Borrowings under the credit facility may be prepaid and commitments may be reduced or terminated without premium or penalty (other than customary breakage costs). Subject to the exceptions stated in the credit agreement, all borrowings under the credit facility are guaranteed by LAI and LUI, and borrowings made by LACI and LCHI under the credit facility are guaranteed by LACI and LCHI.
Borrowings made under the credit facility bear interest at a rate per annum equal to, at our option, either (1) a rate based on the rates applicable for deposits on the interbank market for U.S. Dollars or the applicable currency in which the borrowings are made (“LIBOR”) or (2) an alternate base rate, plus, in each case, an applicable margin. The applicable margin is determined by reference to a pricing grid, based on the ratio of indebtedness to earnings before interest, tax depreciation, amortization, and rent (“EBITDAR”) and ranges between 1.50%-2.25% for LIBOR loans and 0.50%-1.25% for alternate base rate or Canadian prime rate loans.

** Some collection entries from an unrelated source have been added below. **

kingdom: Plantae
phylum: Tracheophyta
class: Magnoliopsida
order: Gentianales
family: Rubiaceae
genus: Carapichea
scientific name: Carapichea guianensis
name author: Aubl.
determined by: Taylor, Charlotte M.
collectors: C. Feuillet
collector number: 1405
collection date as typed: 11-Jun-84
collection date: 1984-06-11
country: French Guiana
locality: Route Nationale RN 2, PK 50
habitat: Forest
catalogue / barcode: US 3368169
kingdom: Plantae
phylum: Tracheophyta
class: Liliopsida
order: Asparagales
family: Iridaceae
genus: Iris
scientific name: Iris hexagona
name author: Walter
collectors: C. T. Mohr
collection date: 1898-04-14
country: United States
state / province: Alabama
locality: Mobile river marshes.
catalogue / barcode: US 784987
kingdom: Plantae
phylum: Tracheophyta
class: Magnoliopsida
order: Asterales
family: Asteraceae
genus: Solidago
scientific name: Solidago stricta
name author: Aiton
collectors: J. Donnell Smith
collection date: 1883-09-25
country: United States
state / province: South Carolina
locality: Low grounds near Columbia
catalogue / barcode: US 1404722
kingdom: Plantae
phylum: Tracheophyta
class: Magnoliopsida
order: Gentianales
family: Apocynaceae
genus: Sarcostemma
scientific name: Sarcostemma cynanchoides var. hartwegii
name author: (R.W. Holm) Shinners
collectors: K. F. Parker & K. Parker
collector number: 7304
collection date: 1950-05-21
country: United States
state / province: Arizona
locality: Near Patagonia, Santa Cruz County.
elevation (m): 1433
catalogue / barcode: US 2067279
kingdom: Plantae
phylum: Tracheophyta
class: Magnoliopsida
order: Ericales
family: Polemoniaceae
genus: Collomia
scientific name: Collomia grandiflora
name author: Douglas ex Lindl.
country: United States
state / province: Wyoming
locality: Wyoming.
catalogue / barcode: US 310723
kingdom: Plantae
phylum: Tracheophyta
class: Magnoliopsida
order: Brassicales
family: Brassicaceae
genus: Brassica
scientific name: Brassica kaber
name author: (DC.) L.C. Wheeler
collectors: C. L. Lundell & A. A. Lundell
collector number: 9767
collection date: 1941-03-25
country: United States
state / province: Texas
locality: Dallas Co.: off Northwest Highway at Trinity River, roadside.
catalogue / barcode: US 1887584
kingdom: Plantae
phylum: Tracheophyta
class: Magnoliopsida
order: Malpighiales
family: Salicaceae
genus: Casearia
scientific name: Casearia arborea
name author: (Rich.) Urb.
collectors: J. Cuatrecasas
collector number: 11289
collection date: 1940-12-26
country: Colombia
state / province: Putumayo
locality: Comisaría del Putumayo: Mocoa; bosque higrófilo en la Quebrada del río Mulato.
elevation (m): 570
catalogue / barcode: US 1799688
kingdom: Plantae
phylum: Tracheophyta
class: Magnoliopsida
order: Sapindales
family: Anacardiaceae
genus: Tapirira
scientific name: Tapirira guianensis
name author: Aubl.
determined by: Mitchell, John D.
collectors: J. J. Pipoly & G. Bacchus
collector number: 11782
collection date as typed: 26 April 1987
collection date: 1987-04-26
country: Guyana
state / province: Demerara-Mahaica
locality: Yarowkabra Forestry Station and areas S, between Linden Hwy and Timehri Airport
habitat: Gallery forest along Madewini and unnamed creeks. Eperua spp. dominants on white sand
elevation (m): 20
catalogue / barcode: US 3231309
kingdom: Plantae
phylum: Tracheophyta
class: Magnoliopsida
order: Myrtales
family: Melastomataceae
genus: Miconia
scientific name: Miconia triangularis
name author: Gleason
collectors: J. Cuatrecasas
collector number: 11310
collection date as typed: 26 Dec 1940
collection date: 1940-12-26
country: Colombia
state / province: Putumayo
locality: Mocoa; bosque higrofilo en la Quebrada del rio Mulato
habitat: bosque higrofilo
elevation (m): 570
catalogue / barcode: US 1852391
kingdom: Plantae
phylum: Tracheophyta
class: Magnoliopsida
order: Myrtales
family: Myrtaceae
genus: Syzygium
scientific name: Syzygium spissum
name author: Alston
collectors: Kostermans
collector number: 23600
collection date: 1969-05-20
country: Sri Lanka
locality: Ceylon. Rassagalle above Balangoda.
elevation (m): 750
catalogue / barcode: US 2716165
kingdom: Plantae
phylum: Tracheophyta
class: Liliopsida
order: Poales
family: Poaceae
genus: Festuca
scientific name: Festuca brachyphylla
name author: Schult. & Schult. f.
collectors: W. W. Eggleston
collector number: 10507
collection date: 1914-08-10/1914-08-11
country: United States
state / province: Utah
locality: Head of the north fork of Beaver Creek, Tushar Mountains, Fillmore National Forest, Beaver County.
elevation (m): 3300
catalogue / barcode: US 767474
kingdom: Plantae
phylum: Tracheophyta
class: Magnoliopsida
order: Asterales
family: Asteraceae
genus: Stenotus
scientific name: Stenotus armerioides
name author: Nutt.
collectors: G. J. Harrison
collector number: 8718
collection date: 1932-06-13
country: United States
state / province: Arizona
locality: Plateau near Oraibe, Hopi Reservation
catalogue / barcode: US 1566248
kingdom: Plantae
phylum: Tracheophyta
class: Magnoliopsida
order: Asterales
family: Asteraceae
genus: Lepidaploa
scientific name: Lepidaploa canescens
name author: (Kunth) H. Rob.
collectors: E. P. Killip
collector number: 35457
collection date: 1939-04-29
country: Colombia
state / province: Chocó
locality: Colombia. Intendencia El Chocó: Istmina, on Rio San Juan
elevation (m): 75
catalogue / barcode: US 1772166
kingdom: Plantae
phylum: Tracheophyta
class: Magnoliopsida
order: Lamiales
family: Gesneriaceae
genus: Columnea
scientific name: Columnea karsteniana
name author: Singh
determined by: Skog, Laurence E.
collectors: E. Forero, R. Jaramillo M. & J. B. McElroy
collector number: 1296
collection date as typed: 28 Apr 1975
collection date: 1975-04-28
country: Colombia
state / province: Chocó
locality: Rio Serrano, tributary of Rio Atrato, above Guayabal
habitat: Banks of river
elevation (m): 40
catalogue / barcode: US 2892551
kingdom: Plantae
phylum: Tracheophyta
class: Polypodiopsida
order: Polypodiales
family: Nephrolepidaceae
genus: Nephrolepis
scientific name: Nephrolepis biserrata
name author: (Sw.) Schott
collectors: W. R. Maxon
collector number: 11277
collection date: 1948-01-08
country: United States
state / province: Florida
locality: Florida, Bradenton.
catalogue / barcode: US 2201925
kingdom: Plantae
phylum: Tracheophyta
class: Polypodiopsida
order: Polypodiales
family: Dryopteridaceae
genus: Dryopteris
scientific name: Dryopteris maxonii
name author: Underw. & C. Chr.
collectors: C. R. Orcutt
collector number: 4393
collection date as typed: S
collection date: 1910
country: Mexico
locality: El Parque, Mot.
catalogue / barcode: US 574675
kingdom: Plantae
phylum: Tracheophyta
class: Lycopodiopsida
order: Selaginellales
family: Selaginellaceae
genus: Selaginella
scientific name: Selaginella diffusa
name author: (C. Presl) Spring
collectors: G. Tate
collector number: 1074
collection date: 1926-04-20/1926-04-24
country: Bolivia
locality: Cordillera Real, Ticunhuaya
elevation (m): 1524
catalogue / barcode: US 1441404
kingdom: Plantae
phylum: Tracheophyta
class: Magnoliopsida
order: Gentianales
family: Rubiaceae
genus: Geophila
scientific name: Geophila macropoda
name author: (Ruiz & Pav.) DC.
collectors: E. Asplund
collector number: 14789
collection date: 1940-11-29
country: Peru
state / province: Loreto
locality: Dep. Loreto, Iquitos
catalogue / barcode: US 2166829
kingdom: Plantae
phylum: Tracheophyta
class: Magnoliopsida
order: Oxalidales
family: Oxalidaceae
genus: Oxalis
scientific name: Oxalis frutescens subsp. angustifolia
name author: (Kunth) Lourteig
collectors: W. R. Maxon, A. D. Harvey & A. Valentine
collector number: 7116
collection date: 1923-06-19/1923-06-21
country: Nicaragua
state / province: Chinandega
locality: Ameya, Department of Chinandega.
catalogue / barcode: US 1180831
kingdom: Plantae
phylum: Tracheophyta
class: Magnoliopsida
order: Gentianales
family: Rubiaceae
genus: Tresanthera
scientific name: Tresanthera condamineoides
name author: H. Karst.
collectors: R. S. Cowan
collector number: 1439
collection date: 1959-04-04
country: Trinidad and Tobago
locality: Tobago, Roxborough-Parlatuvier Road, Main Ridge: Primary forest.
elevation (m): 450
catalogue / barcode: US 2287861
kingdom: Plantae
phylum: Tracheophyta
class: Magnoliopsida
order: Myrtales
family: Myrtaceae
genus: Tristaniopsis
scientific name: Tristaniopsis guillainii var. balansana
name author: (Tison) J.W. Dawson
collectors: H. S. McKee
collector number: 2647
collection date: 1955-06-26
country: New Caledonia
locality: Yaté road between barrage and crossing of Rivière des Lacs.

Additionally, a commitment fee of between 0.25%-0.55%, also determined by reference to the pricing grid, is payable on the average daily unused amounts under the credit facility.
The credit agreement contains negative covenants that, among other things and subject to certain exceptions, limit the ability of our subsidiaries to incur indebtedness, incur liens, undergo fundamental changes, make dispositions of all or substantially all of their assets, alter their businesses and enter into agreements limiting subsidiary dividends and distributions.
We are also required to maintain a consolidated rent-adjusted leverage ratio of not greater than 3.50:1.00 and we are not permitted to allow the ratio of consolidated EBITDAR to consolidated interest charges (plus rent) to be less than 2.00:1.00. The credit agreement also contains certain customary representations, warranties, affirmative covenants, and events of default (including, among others, an event of default upon the occurrence of a change of control). If an event of default occurs, the credit agreement may be terminated, and the maturity of any outstanding amounts may be accelerated.
The foregoing description of the credit agreement does not purport to be complete and is qualified in its entirety by reference to the full text of the credit agreement, which is filed as Exhibit 10.1 to this current report and is incorporated by reference in this Item 2.03.